The Architecture Billings Index (ABI) published monthly by the American Institute of Architects (AIA) has reported increased demand again for architecture and design services, marking the eighteenth consecutive month with an uptick. While the score for July, 51.0, is down from June’s 53.2—any score above 50 indicates an increase in billings from the prior month—the AIA said in its report “business conditions” remain “stable.”
The last four ABIs have reported slower growth following a post-pandemic increase, which began in January 2021, and was followed up by nationwide issues such as inflation and now looming economic uncertainty.
“Despite architecture services employment recently surpassing pre-pandemic levels, the ABI score this month reflects the slowest growth since January, and marks the fourth straight month with a lower score than the previous month, indicating a slowing trajectory in billings activity,” said AIA Chief Economist Kermit Baker. “With a variety of economic storm clouds continuing to gather, we are likely looking at a period of slower growth going forward.”
New project inquiries and design contracts also “moderated,” coming in at 56.1 and 52.9; the growth rate reported in June was 58.2 and 52.2, respectively.
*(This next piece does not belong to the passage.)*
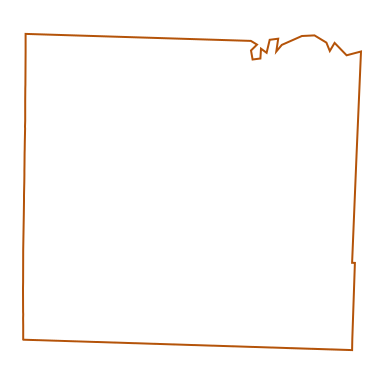 Vernon, Missouri, United States of America
{"feature_id": "52423323B19067451424478", "entity_name": "Vernon", "entity_type": "district", "adm_level": 2, "iso_a3": "USA", "parent_name": "United States of America", "parent_adm1": "Missouri", "projection": "natural_earth1", "projection_center": [-94.432, 37.85], "detail": "fine", "context": "isolated", "style": "outline", "palette": "amber", "viewbox_px": 384, "rotation_deg": 0, "n_neighbors": 0, "source": "geoboundaries", "source_scale": "gbopen_adm2", "svg_char_len": 753}
<svg xmlns="http://www.w3.org/2000/svg" viewBox="0 0 384 384"><path d="M25.6,51.2L25.6,51.3L25.4,84.7L25.3,88.2L25.2,100.9L25.2,115.5L25.2,116.7L25.2,120.9L25.1,123.6L25.0,126.7L25.1,128.6L24.8,142.3L24.7,149.5L24.6,152.9L24.5,164.2L24.4,170.6L24.4,175.0L24.3,182.0L24.1,190.7L24.0,195.4L24.0,201.3L23.8,214.9L23.2,249.8L23.1,282.4L23.0,288.1L23.1,312.1L23.2,314.0L23.2,314.8L23.1,318.1L23.2,325.0L23.2,339.6L23.3,339.7L352.1,350.1L352.3,339.2L354.9,262.9L352.1,262.8L356.6,153.5L361.0,51.5L346.6,55.3L334.6,42.9L329.8,51.0L326.4,42.6L314.5,35.4L301.9,36.0L281.8,44.9L276.3,51.5L278.2,38.7L269.7,39.8L266.6,52.8L261.0,48.7L260.4,58.5L252.6,59.5L251.0,50.5L257.0,44.6L250.9,40.9L25.6,33.9L25.6,51.2Z" fill="none" stroke="#b45309" stroke-width="2"/></svg>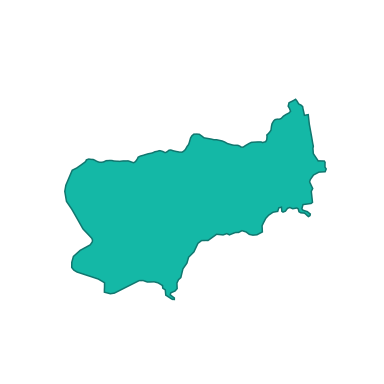 outline of Lattakia, Lattakia, Syria, rotated 225°
{"feature_id": "27442178B94813764709421", "entity_name": "Lattakia", "entity_type": "district", "adm_level": 2, "iso_a3": "SYR", "parent_name": "Syria", "parent_adm1": "Lattakia", "projection": "orthographic", "projection_center": [35.92, 35.7], "detail": "fine", "context": "isolated", "style": "filled", "palette": "teal", "viewbox_px": 384, "rotation_deg": 225, "n_neighbors": 0, "source": "geoboundaries", "source_scale": "gbopen_adm2", "svg_char_len": 4464}
<svg xmlns="http://www.w3.org/2000/svg" viewBox="0 0 384 384"><g transform="rotate(225 192 192)"><path d="M292.1,122.7L286.0,107.6L283.4,103.9L282.4,102.5L276.8,98.5L274.1,96.6L264.7,94.8L254.1,91.9L243.0,88.8L242.8,88.8L242.7,88.8L240.7,88.7L239.7,88.7L235.8,88.6L235.3,88.6L230.2,88.4L228.7,87.8L228.4,87.7L228.1,87.3L227.6,86.7L227.2,86.2L226.8,83.7L226.7,83.4L226.6,82.6L229.8,71.8L230.3,62.6L228.2,58.9L227.3,57.3L227.2,57.2L223.7,53.6L223.0,53.5L222.3,53.4L221.6,53.3L220.9,53.3L220.3,53.2L219.9,53.3L219.1,53.5L218.7,53.6L216.7,54.1L206.6,59.2L204.3,60.4L202.7,61.2L196.7,64.2L194.8,64.7L194.3,64.8L193.3,65.1L189.7,66.0L186.6,62.9L185.0,61.1L184.7,60.8L184.6,60.7L183.1,59.2L181.1,60.4L177.8,62.3L175.4,65.6L174.3,68.9L171.2,78.4L169.6,83.2L166.7,92.0L163.9,94.9L161.1,96.2L160.5,96.5L159.9,96.8L157.5,99.3L155.3,101.7L151.7,103.8L147.5,104.8L146.7,105.0L146.6,104.8L144.6,103.3L141.7,103.9L137.6,100.5L132.5,101.6L131.0,101.9L130.9,102.0L130.3,102.1L129.9,102.2L129.5,102.6L129.1,103.0L128.5,103.5L129.6,104.6L134.0,104.0L134.3,103.9L134.7,103.9L135.7,105.7L134.4,109.0L134.0,109.9L134.1,111.9L134.2,113.2L137.8,116.5L138.3,117.0L139.6,120.6L139.5,121.3L139.4,123.6L142.3,128.3L144.1,131.3L145.3,138.1L148.3,143.5L148.3,147.9L148.3,151.0L151.5,159.9L150.9,164.4L149.7,165.7L146.7,168.8L146.5,169.1L146.4,169.1L146.1,170.7L144.7,179.5L140.5,183.0L139.7,183.6L139.3,184.4L138.0,187.2L135.2,188.2L135.2,188.3L134.3,190.4L133.6,192.0L133.0,193.3L132.6,194.1L130.5,196.3L130.2,197.2L129.3,200.0L125.5,202.0L122.6,202.4L121.9,202.5L121.6,202.5L118.5,204.5L117.7,205.4L115.8,207.7L115.1,210.0L114.0,213.5L116.5,215.8L118.6,217.7L119.6,220.5L121.2,225.5L121.4,229.8L120.4,235.0L119.3,236.6L117.9,238.6L117.8,238.8L117.7,238.9L119.4,242.2L118.0,244.5L114.9,241.9L114.6,242.0L114.0,242.0L113.5,242.1L113.4,242.2L113.2,242.6L112.8,243.6L112.4,244.5L112.5,245.1L112.9,248.0L111.9,250.2L110.2,250.9L108.9,251.4L106.8,254.5L106.6,254.8L105.7,255.0L104.9,255.2L103.8,254.5L102.4,253.7L100.4,254.2L99.2,255.2L97.5,256.6L95.3,256.8L94.1,256.8L93.1,256.9L92.3,256.9L92.0,258.1L91.9,258.8L92.8,260.1L94.0,259.9L94.7,259.9L96.9,259.6L97.3,259.3L100.7,257.6L101.4,257.7L102.5,257.9L104.6,261.6L99.7,268.1L99.5,269.9L108.1,276.8L108.9,279.2L109.1,279.8L116.0,282.3L117.0,284.2L117.1,284.4L117.3,285.3L118.1,290.0L116.3,295.8L112.7,299.9L112.2,300.4L112.2,300.5L113.4,303.2L115.5,303.6L118.0,306.1L118.9,307.1L120.4,307.4L123.7,304.3L124.3,303.7L124.8,303.2L126.7,303.6L133.3,304.9L137.4,308.4L138.5,310.1L140.8,311.6L147.0,316.0L157.0,322.9L164.5,328.9L165.4,327.6L166.2,326.4L166.7,325.7L169.5,327.5L172.3,329.3L172.5,329.4L174.1,330.6L175.1,330.6L176.1,330.6L176.3,330.5L178.9,329.7L181.8,330.5L184.3,330.8L184.9,328.5L185.4,327.0L185.5,326.6L185.8,325.9L186.5,323.7L184.7,320.7L182.3,320.1L179.4,318.8L179.3,316.4L180.3,313.4L181.0,310.2L180.9,307.2L181.7,305.2L183.2,303.8L184.4,302.0L184.5,300.0L183.7,296.9L182.3,294.7L179.9,291.6L179.5,289.8L179.3,287.2L179.4,285.2L178.7,284.7L178.2,284.3L176.1,281.8L175.5,279.6L176.1,278.6L176.6,277.7L177.0,276.9L178.6,276.2L180.7,274.1L183.2,271.3L185.1,269.1L186.0,266.5L187.1,262.3L187.5,260.0L188.2,259.2L189.2,258.4L190.4,258.3L192.5,257.5L193.8,256.3L195.4,254.7L196.9,253.7L198.7,252.7L201.2,251.3L204.1,250.5L206.6,249.5L208.5,248.3L211.6,246.3L213.4,244.5L214.7,243.7L215.7,243.1L218.7,241.0L221.8,238.8L223.9,238.6L226.2,238.2L227.6,238.0L229.5,236.4L231.6,234.2L231.8,231.6L231.2,229.2L229.8,226.7L228.5,224.3L227.9,222.7L227.7,220.8L227.2,219.1L226.7,217.2L226.8,214.8L227.2,213.1L228.4,212.0L228.6,211.8L229.1,211.3L230.4,210.5L231.8,209.5L233.9,208.2L234.7,207.7L235.4,207.4L236.7,206.7L237.8,205.3L238.0,203.4L238.0,203.1L238.1,202.9L238.5,201.3L239.0,200.8L239.1,200.7L241.3,200.0L243.5,198.8L244.4,198.0L244.5,197.8L245.2,196.4L246.7,194.2L247.4,192.2L247.8,191.4L248.4,190.4L250.1,187.9L251.0,186.2L251.5,185.3L252.4,183.5L252.7,183.0L253.9,180.9L254.4,179.5L254.7,178.5L254.1,177.0L254.0,176.6L253.6,174.4L253.6,172.4L253.9,171.8L254.0,171.4L255.5,170.6L257.3,169.8L259.2,168.8L260.3,167.6L262.7,165.2L263.5,164.2L264.8,162.5L266.0,161.5L267.5,160.1L269.4,158.5L270.3,158.0L270.8,157.7L272.5,156.1L273.5,154.9L274.8,153.5L275.3,152.1L275.8,150.7L276.9,149.1L278.6,147.5L278.7,147.4L281.2,146.3L283.0,145.8L283.3,145.7L284.9,145.1L286.4,143.7L288.3,142.3L289.1,140.7L289.4,140.0L289.1,139.6L288.8,137.4L289.1,135.7L289.5,133.1L290.5,127.4L292.1,122.7Z" fill="#14b8a6" stroke="#0f766e" stroke-width="1.5"/></g></svg>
While this is a decrease in the score, the AIA said in its report it still indicates “strong” growth and confirmation that developers and homeowners are actively starting projects.
Regionally, billings correspond with the “slowing trajectory” pattern reported by the national average score. In the Northeast, the score decreased slightly reporting in at 48.4, down 0.3 from last month. Similarly, the West and Midwest saw decreases in their growth rates; the West, most notably, was down from 57.8 in June to 51.7. The South is the sole region with an uptick in its billings score 53.6, up from 51.5 in June.
Each monthly report collects data on individual building sectors, including multi-family residential, commercial/industrial, institutional, and mixed practice with the data coming in from responding firms. For the month of July all sectors reported steady, similar scores to the previous month, with residential coming out on top with a score of 52.8. The sector reporting the lowest gains was institutional projects, 49.6 in July and 53.5 reported last month.
As we move into the fall will the billings also fall? August saw another month with higher interest rates, after the Federal Reserve raised them 0.75 percent at the end of July, in a calculated effort to lower inflation. This is coupled with reports that housing prices have fallen for the first time in three years and, contrast to that, in New York City the average rent in Manhattan surpassed $5,000 a month. Only time will tell which direction the billings index will go.